### PROBLEM REQUIREMENTS
Go through the records underneath and write each one out again exactly.

### INPUT
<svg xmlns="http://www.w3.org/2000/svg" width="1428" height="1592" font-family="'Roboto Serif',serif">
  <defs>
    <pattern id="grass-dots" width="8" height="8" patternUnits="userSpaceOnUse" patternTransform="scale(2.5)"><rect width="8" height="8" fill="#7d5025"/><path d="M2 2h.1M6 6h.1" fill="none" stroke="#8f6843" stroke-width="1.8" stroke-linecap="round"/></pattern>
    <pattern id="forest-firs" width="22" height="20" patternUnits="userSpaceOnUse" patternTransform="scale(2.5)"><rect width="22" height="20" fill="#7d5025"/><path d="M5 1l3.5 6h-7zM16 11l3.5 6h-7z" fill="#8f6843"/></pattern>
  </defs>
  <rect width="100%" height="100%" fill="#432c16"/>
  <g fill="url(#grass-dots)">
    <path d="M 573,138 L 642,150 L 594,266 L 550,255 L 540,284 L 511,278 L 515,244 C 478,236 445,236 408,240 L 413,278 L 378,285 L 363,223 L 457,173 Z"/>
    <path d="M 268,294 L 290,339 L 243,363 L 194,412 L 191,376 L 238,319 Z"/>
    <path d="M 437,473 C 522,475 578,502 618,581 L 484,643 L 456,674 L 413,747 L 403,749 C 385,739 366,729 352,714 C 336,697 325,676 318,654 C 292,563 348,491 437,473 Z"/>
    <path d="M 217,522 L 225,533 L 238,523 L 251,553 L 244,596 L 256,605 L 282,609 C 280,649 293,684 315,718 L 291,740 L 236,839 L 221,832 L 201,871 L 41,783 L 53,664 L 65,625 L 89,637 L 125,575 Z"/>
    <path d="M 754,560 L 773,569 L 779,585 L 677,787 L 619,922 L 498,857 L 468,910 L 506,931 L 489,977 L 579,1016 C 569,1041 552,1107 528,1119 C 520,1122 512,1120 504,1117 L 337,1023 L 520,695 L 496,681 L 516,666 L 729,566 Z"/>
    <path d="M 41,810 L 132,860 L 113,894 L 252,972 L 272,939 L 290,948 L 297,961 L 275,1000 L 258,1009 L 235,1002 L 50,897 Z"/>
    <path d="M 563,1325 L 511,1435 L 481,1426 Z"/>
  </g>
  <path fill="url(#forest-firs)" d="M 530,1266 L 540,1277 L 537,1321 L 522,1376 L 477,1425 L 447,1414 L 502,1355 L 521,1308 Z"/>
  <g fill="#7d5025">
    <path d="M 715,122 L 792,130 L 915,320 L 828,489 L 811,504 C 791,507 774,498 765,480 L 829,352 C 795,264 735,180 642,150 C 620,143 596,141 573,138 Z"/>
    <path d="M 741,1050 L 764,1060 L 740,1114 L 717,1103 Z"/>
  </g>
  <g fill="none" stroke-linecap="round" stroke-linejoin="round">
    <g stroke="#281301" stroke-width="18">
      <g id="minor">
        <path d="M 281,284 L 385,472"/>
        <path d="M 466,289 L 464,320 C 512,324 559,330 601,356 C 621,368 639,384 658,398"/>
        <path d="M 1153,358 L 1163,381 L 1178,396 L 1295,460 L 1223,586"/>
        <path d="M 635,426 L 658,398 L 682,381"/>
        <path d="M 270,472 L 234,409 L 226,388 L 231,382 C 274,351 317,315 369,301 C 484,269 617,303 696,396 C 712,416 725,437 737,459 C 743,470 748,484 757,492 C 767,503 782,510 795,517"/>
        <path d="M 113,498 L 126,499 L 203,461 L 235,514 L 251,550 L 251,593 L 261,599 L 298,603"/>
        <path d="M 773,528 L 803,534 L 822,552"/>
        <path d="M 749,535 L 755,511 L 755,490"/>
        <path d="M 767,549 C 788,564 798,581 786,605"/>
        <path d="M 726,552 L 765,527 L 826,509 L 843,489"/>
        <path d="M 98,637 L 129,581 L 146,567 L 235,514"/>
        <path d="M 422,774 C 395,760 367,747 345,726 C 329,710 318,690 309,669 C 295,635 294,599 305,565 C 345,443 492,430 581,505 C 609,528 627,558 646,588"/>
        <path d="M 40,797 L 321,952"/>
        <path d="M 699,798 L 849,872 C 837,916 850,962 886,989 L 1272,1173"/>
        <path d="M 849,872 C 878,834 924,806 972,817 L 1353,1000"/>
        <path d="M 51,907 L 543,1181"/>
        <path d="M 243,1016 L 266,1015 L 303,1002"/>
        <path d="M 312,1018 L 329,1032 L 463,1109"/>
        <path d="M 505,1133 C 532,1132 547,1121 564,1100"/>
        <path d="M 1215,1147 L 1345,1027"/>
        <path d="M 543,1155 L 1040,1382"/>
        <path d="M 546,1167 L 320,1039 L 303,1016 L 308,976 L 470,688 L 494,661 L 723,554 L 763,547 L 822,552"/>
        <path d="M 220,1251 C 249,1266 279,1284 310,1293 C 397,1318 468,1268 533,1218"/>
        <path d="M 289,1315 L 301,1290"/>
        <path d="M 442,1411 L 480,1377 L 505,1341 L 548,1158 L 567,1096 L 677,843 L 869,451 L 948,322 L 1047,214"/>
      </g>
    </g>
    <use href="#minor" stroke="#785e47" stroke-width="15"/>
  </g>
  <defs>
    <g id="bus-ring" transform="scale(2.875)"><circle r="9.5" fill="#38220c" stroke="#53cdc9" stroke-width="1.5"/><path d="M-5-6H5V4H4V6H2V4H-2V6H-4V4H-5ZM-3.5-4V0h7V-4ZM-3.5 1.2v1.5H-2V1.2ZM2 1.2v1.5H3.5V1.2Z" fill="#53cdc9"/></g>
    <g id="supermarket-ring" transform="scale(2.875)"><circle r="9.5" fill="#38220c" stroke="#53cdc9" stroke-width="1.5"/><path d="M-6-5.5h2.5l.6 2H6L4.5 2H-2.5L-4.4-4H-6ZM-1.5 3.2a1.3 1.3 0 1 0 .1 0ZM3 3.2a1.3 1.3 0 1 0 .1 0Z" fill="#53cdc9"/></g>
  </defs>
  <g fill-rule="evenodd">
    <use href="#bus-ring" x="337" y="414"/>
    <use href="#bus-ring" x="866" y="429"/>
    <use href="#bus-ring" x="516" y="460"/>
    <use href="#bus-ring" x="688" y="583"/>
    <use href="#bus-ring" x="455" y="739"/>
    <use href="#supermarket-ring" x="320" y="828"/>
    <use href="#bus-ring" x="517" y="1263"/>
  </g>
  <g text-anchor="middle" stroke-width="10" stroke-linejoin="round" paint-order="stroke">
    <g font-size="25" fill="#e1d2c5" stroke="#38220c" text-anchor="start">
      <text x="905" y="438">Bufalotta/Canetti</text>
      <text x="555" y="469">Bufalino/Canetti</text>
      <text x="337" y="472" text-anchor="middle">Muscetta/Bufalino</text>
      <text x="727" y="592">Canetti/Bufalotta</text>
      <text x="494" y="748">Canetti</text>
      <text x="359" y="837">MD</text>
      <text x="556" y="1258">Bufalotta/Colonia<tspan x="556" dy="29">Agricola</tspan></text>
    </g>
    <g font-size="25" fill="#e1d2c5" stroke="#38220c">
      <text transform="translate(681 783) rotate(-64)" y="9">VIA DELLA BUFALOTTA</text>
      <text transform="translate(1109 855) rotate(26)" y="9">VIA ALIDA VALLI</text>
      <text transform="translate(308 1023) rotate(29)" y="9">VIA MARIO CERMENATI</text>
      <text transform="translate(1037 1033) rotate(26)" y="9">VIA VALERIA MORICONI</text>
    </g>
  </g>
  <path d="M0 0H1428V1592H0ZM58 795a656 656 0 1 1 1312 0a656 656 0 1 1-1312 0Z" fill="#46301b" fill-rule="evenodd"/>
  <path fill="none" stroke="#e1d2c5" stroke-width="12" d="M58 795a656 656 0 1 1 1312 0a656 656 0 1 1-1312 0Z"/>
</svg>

### RESPONSE BELOW
<svg xmlns="http://www.w3.org/2000/svg" width="1428" height="1592" font-family="'Roboto Serif',serif">
  <defs>
    <pattern id="grass-dots" width="8" height="8" patternUnits="userSpaceOnUse" patternTransform="scale(2.5)"><rect width="8" height="8" fill="#7d5025"/><path d="M2 2h.1M6 6h.1" fill="none" stroke="#8f6843" stroke-width="1.8" stroke-linecap="round"/></pattern>
    <pattern id="forest-firs" width="22" height="20" patternUnits="userSpaceOnUse" patternTransform="scale(2.5)"><rect width="22" height="20" fill="#7d5025"/><path d="M5 1l3.5 6h-7zM16 11l3.5 6h-7z" fill="#8f6843"/></pattern>
  </defs>
  <rect width="100%" height="100%" fill="#432c16"/>
  <g fill="url(#grass-dots)">
    <path d="M 573,138 L 642,150 L 594,266 L 550,255 L 540,284 L 511,278 L 515,244 C 478,236 445,236 408,240 L 413,278 L 378,285 L 363,223 L 457,173 Z"/>
    <path d="M 268,294 L 290,339 L 243,363 L 194,412 L 191,376 L 238,319 Z"/>
    <path d="M 437,473 C 522,475 578,502 618,581 L 484,643 L 456,674 L 413,747 L 403,749 C 385,739 366,729 352,714 C 336,697 325,676 318,654 C 292,563 348,491 437,473 Z"/>
    <path d="M 217,522 L 225,533 L 238,523 L 251,553 L 244,596 L 256,605 L 282,609 C 280,649 293,684 315,718 L 291,740 L 236,839 L 221,832 L 201,871 L 41,783 L 53,664 L 65,625 L 89,637 L 125,575 Z"/>
    <path d="M 754,560 L 773,569 L 779,585 L 677,787 L 619,922 L 498,857 L 468,910 L 506,931 L 489,977 L 579,1016 C 569,1041 552,1107 528,1119 C 520,1122 512,1120 504,1117 L 337,1023 L 520,695 L 496,681 L 516,666 L 729,566 Z"/>
    <path d="M 41,810 L 132,860 L 113,894 L 252,972 L 272,939 L 290,948 L 297,961 L 275,1000 L 258,1009 L 235,1002 L 50,897 Z"/>
    <path d="M 563,1325 L 511,1435 L 481,1426 Z"/>
  </g>
  <path fill="url(#forest-firs)" d="M 530,1266 L 540,1277 L 537,1321 L 522,1376 L 477,1425 L 447,1414 L 502,1355 L 521,1308 Z"/>
  <g fill="#7d5025">
    <path d="M 715,122 L 792,130 L 915,320 L 828,489 L 811,504 C 791,507 774,498 765,480 L 829,352 C 795,264 735,180 642,150 C 620,143 596,141 573,138 Z"/>
    <path d="M 741,1050 L 764,1060 L 740,1114 L 717,1103 Z"/>
  </g>
  <g fill="none" stroke-linecap="round" stroke-linejoin="round">
    <g stroke="#281301" stroke-width="18">
      <g id="minor">
        <path d="M 281,284 L 385,472"/>
        <path d="M 466,289 L 464,320 C 512,324 559,330 601,356 C 621,368 639,384 658,398"/>
        <path d="M 1153,358 L 1163,381 L 1178,396 L 1295,460 L 1223,586"/>
        <path d="M 635,426 L 658,398 L 682,381"/>
        <path d="M 270,472 L 234,409 L 226,388 L 231,382 C 274,351 317,315 369,301 C 484,269 617,303 696,396 C 712,416 725,437 737,459 C 743,470 748,484 757,492 C 767,503 782,510 795,517"/>
        <path d="M 113,498 L 126,499 L 203,461 L 235,514 L 251,550 L 251,593 L 261,599 L 298,603"/>
        <path d="M 773,528 L 803,534 L 822,552"/>
        <path d="M 749,535 L 755,511 L 755,490"/>
        <path d="M 767,549 C 788,564 798,581 786,605"/>
        <path d="M 726,552 L 765,527 L 826,509 L 843,489"/>
        <path d="M 98,637 L 129,581 L 146,567 L 235,514"/>
        <path d="M 422,774 C 395,760 367,747 345,726 C 329,710 318,690 309,669 C 295,635 294,599 305,565 C 345,443 492,430 581,505 C 609,528 627,558 646,588"/>
        <path d="M 40,797 L 321,952"/>
        <path d="M 699,798 L 849,872 C 837,916 850,962 886,989 L 1272,1173"/>
        <path d="M 849,872 C 878,834 924,806 972,817 L 1353,1000"/>
        <path d="M 51,907 L 543,1181"/>
        <path d="M 243,1016 L 266,1015 L 303,1002"/>
        <path d="M 312,1018 L 329,1032 L 463,1109"/>
        <path d="M 505,1133 C 532,1132 547,1121 564,1100"/>
        <path d="M 1215,1147 L 1345,1027"/>
        <path d="M 543,1155 L 1040,1382"/>
        <path d="M 546,1167 L 320,1039 L 303,1016 L 308,976 L 470,688 L 494,661 L 723,554 L 763,547 L 822,552"/>
        <path d="M 220,1251 C 249,1266 279,1284 310,1293 C 397,1318 468,1268 533,1218"/>
        <path d="M 289,1315 L 301,1290"/>
        <path d="M 442,1411 L 480,1377 L 505,1341 L 548,1158 L 567,1096 L 677,843 L 869,451 L 948,322 L 1047,214"/>
      </g>
    </g>
    <use href="#minor" stroke="#785e47" stroke-width="15"/>
  </g>
  <defs>
    <g id="bus-ring" transform="scale(2.875)"><circle r="9.5" fill="#38220c" stroke="#53cdc9" stroke-width="1.5"/><path d="M-5-6H5V4H4V6H2V4H-2V6H-4V4H-5ZM-3.5-4V0h7V-4ZM-3.5 1.2v1.5H-2V1.2ZM2 1.2v1.5H3.5V1.2Z" fill="#53cdc9"/></g>
    <g id="supermarket-ring" transform="scale(2.875)"><circle r="9.5" fill="#38220c" stroke="#53cdc9" stroke-width="1.5"/><path d="M-6-5.5h2.5l.6 2H6L4.5 2H-2.5L-4.4-4H-6ZM-1.5 3.2a1.3 1.3 0 1 0 .1 0ZM3 3.2a1.3 1.3 0 1 0 .1 0Z" fill="#53cdc9"/></g>
  </defs>
  <g fill-rule="evenodd">
    <use href="#bus-ring" x="337" y="414"/>
    <use href="#bus-ring" x="866" y="429"/>
    <use href="#bus-ring" x="516" y="460"/>
    <use href="#bus-ring" x="688" y="583"/>
    <use href="#bus-ring" x="455" y="739"/>
    <use href="#supermarket-ring" x="320" y="828"/>
    <use href="#bus-ring" x="517" y="1263"/>
  </g>
  <g text-anchor="middle" stroke-width="10" stroke-linejoin="round" paint-order="stroke">
    <g font-size="25" fill="#e1d2c5" stroke="#38220c" text-anchor="start">
      <text x="905" y="438">Bufalotta/Canetti</text>
      <text x="555" y="469">Bufalino/Canetti</text>
      <text x="337" y="472" text-anchor="middle">Muscetta/Bufalino</text>
      <text x="727" y="592">Canetti/Bufalotta</text>
      <text x="494" y="748">Canetti</text>
      <text x="359" y="837">MD</text>
      <text x="556" y="1258">Bufalotta/Colonia<tspan x="556" dy="29">Agricola</tspan></text>
    </g>
    <g font-size="25" fill="#e1d2c5" stroke="#38220c">
      <text transform="translate(681 783) rotate(-64)" y="9">VIA DELLA BUFALOTTA</text>
      <text transform="translate(1109 855) rotate(26)" y="9">VIA ALIDA VALLI</text>
      <text transform="translate(308 1023) rotate(29)" y="9">VIA MARIO CERMENATI</text>
      <text transform="translate(1037 1033) rotate(26)" y="9">VIA VALERIA MORICONI</text>
    </g>
  </g>
  <path d="M0 0H1428V1592H0ZM58 795a656 656 0 1 1 1312 0a656 656 0 1 1-1312 0Z" fill="#46301b" fill-rule="evenodd"/>
  <path fill="none" stroke="#e1d2c5" stroke-width="12" d="M58 795a656 656 0 1 1 1312 0a656 656 0 1 1-1312 0Z"/>
</svg>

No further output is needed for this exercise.